Early on the Torah tells us insurrection against unjust law, more than merely permitted is forcefully demanded; indeed it is also source of supreme blessing. It seems Martin Luther King was right when he declared that “One has a moral responsibility to disobey unjust laws.”

But that is only part of the story. And that is why we need to be extremely careful before we extrapolate from these biblical instances a defense for the actions of the Baltimore protesters who rioted, looted, burned and destroyed in reaction to what they felt was the racism and injustice of the legal system.

True, Judaism taught the world the concept of truth over power. Jewish history demonstrated that the rebuke of the prophet was more relevant than the edicts of an evil king. Jewish law stressed that we are meant to speak out against wrongs even if they are camouflaged under the rubric of governmental policy. Yet protest is not the same as violence, nor is justifiable civil disobedience the same as unjustifiable violation of moral and ethical behavior.

Nonviolent resistance doesn’t confuse justified grievances with unjustified actions.

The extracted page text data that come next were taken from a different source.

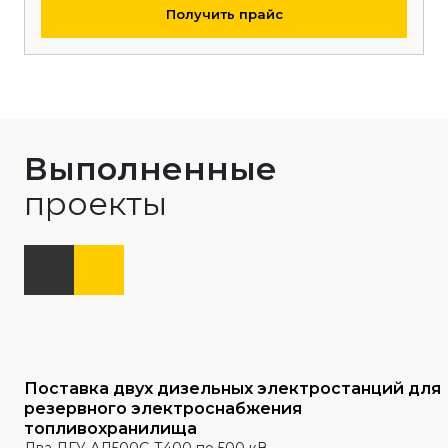
Получить прайс
Выполненные
проекты
Поставка двух дизельных электростанций для
резервного электроснабжения
топливохранилища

I have no problem with those who publicized their concern with police brutality. I concur with those who feel it a moral obligation to speak out if they sincerely believe that Freddie Gray was brutalized and killed by improper police procedures. But I cannot see how that grants anyone permission to burn homes, to physically assault the police, to loot and to steal from businesses – many owned by African Americans – who bear no responsibility for the societal ills the protesters seek to redress.

Nonviolent resistance was the reason the civil rights movement proved to be so successful. It merged a moral claim with obedience to a higher law. It did not confuse justified grievances with unjustified actions. It spoke of equal rights for all and did not contradict its goal with rationalizations for evil.

That was the real message of the Torah when it taught us to dream of changing the world with the immortal words, “Justice, justice shall you pursue” (Deuteronomy 16:20). Why, asked the Rabbis, is the word justice repeated twice in the verse? The answer goes to the heart of the biblical ideal for the achievement of a just and honorable universe. Only justice – by way of justice – is legitimate. The end does not justify the means. Seek the good – but do not embrace evil in order to achieve it.

That is the biblical message that now needs to be heard in Baltimore.